Friday, April 10, 2015

Endless love....

There was a song that was quite popular when I was younger entitled "Endless Love."  Diana Ross and Lionel Richie sang this theme song from the popular movie by the same name. I think that is a good way to describe the love a mother feels for her child, something I have thought about a lot, recently.

It has been an interesting interlude in my life, the last few months, as I watched my daughter go through pregnancy, bonding with this brand new human being before he is even born.  While we are all waiting with excited anticipation to add this child to our lives, no one is more excited than the woman who has carried him under her heart for the last 8.5 months, feeling his movements and getting to know him in a way no one else ever can or will.

It is interesting to see my daughter love this new person in a whole new way, parenthood opening doors in her heart that were locked and unnoticed just a few short months ago.  It is a profound thing, to carry a child inside your own body, to know that within you is a fully formed person just waiting to emerge and be entirely themselves.  It presents a whole new thoroughfare of feelings, and the path looks wide and smooth when the child is still hidden from view.

Being a mother is a journey inside one's self.  You learn to be patient, to put the needs of your child before your own, to think about how everything you do will affect this other human being.  Your time is no longer your own, your life is no longer your own, even your bathroom is no longer your sanctuary.  Your heart is held hostage by the whims of the ones you love more than yourself, even when they don't love you back.  You are a mother forever and always, and it is a status that doesn't change, no matter what happens down the road.

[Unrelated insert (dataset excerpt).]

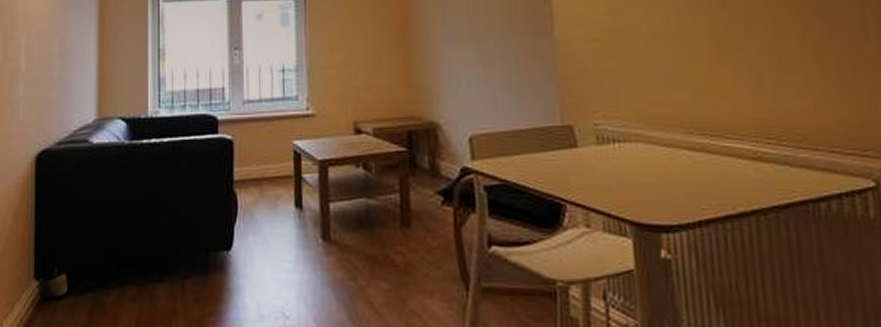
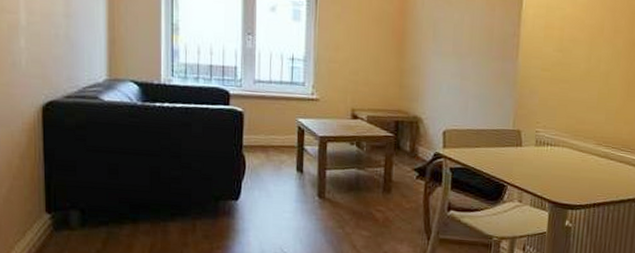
potted plant: present [40,265,68,300] -> none [52,202,81,230]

Like all parents, I want my daughter to have an easier path than I did.  I want her relationship with her son to be perfect, filled with joyful moments and storybook endings.  But I know how real life is, and I know that there will be tears, unhappiness, and heartache in and amongst the joy and pleasure.

When my first child was born, I looked at him in my arms, and naively vowed it would always be like that.  He would be happy, our relationship would be perfect, and there would never be a cross word between us.  Then we went home from the hospital, and I found out what parenting is really about.

In the end, we had a lot of great fun, good times, and the joy outweighs the heartache by a long ways.  But it was the times of fear, pain and suffering when the relationships with each of my children was strongly forged.  Relationships built upon the foundation of fun do not stand the test of time, and the parent child relationship is no different.  It is the struggle to get it right that forges the strength to get you through the worst of moments, and which allows you to sit back and bask in the glow of the happiest times.

When I watched my son walk my daughter down the aisle at her wedding, I knew a joy unlike anything I have ever felt.  She was supremely happy, and in a very real way, my job was accomplished.  She was breathtaking, both in body and spirit, and I was totally overwhelmed with the reality of who she has become.

I wish for her the same joy in her son that I have found in her.  I hope that she will love him as fiercely as I love her, and that she will give her all as I have done so that his life will be everything it can be.  I wonder if she will ever understand how completely she holds my heart in her hands, and I hope that her son will hold her heart in the same way.  I hope she knows that whatever she is going through at any given time, she is not alone.  Her mother is here for her, just like mine was for me, and she will be for her child.

The love of a mother is truly endless. There is no moment at which you no longer need her.  Your mother is a mother forever, and her unconditional love is a gift that allows us to step out into the world and become who we are meant to be.

Although the song is about a lover, not a child, the words resonate for me as a mother, too. I will always hold my children close, I will always give my all for them.  I will never be able to resist their charms, and I will always, forever, endlessly love them, throughout all time.